• _Exercise prompt_: Output all of the rows below unchanged, keeping every line as it is.
Records supplied below:
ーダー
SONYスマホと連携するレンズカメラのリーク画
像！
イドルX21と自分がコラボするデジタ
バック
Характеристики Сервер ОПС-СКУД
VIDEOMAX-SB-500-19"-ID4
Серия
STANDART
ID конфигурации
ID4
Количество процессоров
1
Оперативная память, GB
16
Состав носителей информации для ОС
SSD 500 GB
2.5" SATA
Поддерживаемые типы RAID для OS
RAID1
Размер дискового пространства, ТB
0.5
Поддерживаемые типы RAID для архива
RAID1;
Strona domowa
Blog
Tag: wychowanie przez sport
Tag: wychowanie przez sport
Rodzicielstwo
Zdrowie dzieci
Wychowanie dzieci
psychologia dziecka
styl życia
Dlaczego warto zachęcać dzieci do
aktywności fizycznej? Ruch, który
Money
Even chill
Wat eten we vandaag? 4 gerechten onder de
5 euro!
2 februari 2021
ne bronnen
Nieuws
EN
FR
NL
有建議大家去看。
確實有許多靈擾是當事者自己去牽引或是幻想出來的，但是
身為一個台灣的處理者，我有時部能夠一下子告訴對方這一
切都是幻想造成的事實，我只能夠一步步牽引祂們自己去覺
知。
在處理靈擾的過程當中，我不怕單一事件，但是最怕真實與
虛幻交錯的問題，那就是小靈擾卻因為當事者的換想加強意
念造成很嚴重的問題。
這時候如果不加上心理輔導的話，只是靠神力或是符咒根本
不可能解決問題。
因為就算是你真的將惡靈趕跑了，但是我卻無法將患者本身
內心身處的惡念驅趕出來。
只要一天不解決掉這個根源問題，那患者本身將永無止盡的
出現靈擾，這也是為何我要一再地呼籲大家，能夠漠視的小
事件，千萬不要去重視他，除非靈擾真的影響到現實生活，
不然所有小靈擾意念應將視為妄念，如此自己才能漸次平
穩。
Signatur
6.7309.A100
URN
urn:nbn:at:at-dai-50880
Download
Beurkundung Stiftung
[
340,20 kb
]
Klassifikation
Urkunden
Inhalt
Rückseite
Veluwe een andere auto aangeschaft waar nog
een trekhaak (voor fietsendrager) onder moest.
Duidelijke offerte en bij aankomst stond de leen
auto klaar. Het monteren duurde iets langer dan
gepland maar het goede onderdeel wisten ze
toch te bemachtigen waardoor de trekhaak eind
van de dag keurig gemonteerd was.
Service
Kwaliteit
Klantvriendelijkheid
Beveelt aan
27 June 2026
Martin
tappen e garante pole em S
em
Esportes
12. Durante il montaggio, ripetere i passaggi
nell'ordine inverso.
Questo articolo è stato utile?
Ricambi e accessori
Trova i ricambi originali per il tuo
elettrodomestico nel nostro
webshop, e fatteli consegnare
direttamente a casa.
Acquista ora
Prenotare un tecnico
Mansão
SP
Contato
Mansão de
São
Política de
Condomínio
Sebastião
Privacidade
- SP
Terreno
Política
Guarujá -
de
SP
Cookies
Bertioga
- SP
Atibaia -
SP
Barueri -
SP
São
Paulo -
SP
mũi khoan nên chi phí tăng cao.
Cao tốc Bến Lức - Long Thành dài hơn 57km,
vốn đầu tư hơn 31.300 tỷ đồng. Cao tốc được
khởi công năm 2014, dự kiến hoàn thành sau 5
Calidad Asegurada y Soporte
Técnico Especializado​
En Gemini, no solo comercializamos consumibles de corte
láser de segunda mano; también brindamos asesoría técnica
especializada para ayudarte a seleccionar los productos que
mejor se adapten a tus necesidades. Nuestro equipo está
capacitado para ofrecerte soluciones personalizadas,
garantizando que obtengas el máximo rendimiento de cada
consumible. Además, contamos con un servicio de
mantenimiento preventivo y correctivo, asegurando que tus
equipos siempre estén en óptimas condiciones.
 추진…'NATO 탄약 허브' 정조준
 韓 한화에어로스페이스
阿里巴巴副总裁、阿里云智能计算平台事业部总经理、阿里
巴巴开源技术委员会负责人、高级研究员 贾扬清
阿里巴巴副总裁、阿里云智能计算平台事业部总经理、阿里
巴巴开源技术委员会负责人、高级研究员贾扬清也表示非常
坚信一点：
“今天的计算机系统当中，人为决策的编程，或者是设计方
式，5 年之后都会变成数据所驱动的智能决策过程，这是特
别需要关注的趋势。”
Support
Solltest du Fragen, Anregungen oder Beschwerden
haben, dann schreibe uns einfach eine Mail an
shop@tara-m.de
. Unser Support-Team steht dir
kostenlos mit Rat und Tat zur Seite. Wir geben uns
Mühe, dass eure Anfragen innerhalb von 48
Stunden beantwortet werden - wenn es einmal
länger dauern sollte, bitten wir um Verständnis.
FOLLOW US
End of Records supplied.
• _Solution_:
ーダー
SONYスマホと連携するレンズカメラのリーク画
像！
イドルX21と自分がコラボするデジタ
バック
Характеристики Сервер ОПС-СКУД
VIDEOMAX-SB-500-19"-ID4
Серия
STANDART
ID конфигурации
ID4
Количество процессоров
1
Оперативная память, GB
16
Состав носителей информации для ОС
SSD 500 GB
2.5" SATA
Поддерживаемые типы RAID для OS
RAID1
Размер дискового пространства, ТB
0.5
Поддерживаемые типы RAID для архива
RAID1;
Strona domowa
Blog
Tag: wychowanie przez sport
Tag: wychowanie przez sport
Rodzicielstwo
Zdrowie dzieci
Wychowanie dzieci
psychologia dziecka
styl życia
Dlaczego warto zachęcać dzieci do
aktywności fizycznej? Ruch, który
Money
Even chill
Wat eten we vandaag? 4 gerechten onder de
5 euro!
2 februari 2021
ne bronnen
Nieuws
EN
FR
NL
有建議大家去看。
確實有許多靈擾是當事者自己去牽引或是幻想出來的，但是
身為一個台灣的處理者，我有時部能夠一下子告訴對方這一
切都是幻想造成的事實，我只能夠一步步牽引祂們自己去覺
知。
在處理靈擾的過程當中，我不怕單一事件，但是最怕真實與
虛幻交錯的問題，那就是小靈擾卻因為當事者的換想加強意
念造成很嚴重的問題。
這時候如果不加上心理輔導的話，只是靠神力或是符咒根本
不可能解決問題。
因為就算是你真的將惡靈趕跑了，但是我卻無法將患者本身
內心身處的惡念驅趕出來。
只要一天不解決掉這個根源問題，那患者本身將永無止盡的
出現靈擾，這也是為何我要一再地呼籲大家，能夠漠視的小
事件，千萬不要去重視他，除非靈擾真的影響到現實生活，
不然所有小靈擾意念應將視為妄念，如此自己才能漸次平
穩。
Signatur
6.7309.A100
URN
urn:nbn:at:at-dai-50880
Download
Beurkundung Stiftung
[
340,20 kb
]
Klassifikation
Urkunden
Inhalt
Rückseite
Veluwe een andere auto aangeschaft waar nog
een trekhaak (voor fietsendrager) onder moest.
Duidelijke offerte en bij aankomst stond de leen
auto klaar. Het monteren duurde iets langer dan
gepland maar het goede onderdeel wisten ze
toch te bemachtigen waardoor de trekhaak eind
van de dag keurig gemonteerd was.
Service
Kwaliteit
Klantvriendelijkheid
Beveelt aan
27 June 2026
Martin
tappen e garante pole em S
em
Esportes
12. Durante il montaggio, ripetere i passaggi
nell'ordine inverso.
Questo articolo è stato utile?
Ricambi e accessori
Trova i ricambi originali per il tuo
elettrodomestico nel nostro
webshop, e fatteli consegnare
direttamente a casa.
Acquista ora
Prenotare un tecnico
Mansão
SP
Contato
Mansão de
São
Política de
Condomínio
Sebastião
Privacidade
- SP
Terreno
Política
Guarujá -
de
SP
Cookies
Bertioga
- SP
Atibaia -
SP
Barueri -
SP
São
Paulo -
SP
mũi khoan nên chi phí tăng cao.
Cao tốc Bến Lức - Long Thành dài hơn 57km,
vốn đầu tư hơn 31.300 tỷ đồng. Cao tốc được
khởi công năm 2014, dự kiến hoàn thành sau 5
Calidad Asegurada y Soporte
Técnico Especializado​
En Gemini, no solo comercializamos consumibles de corte
láser de segunda mano; también brindamos asesoría técnica
especializada para ayudarte a seleccionar los productos que
mejor se adapten a tus necesidades. Nuestro equipo está
capacitado para ofrecerte soluciones personalizadas,
garantizando que obtengas el máximo rendimiento de cada
consumible. Además, contamos con un servicio de
mantenimiento preventivo y correctivo, asegurando que tus
equipos siempre estén en óptimas condiciones.
 추진…'NATO 탄약 허브' 정조준
 韓 한화에어로스페이스
阿里巴巴副总裁、阿里云智能计算平台事业部总经理、阿里
巴巴开源技术委员会负责人、高级研究员 贾扬清
阿里巴巴副总裁、阿里云智能计算平台事业部总经理、阿里
巴巴开源技术委员会负责人、高级研究员贾扬清也表示非常
坚信一点：
“今天的计算机系统当中，人为决策的编程，或者是设计方
式，5 年之后都会变成数据所驱动的智能决策过程，这是特
别需要关注的趋势。”
Support
Solltest du Fragen, Anregungen oder Beschwerden
haben, dann schreibe uns einfach eine Mail an
shop@tara-m.de
. Unser Support-Team steht dir
kostenlos mit Rat und Tat zur Seite. Wir geben uns
Mühe, dass eure Anfragen innerhalb von 48
Stunden beantwortet werden - wenn es einmal
länger dauern sollte, bitten wir um Verständnis.
FOLLOW US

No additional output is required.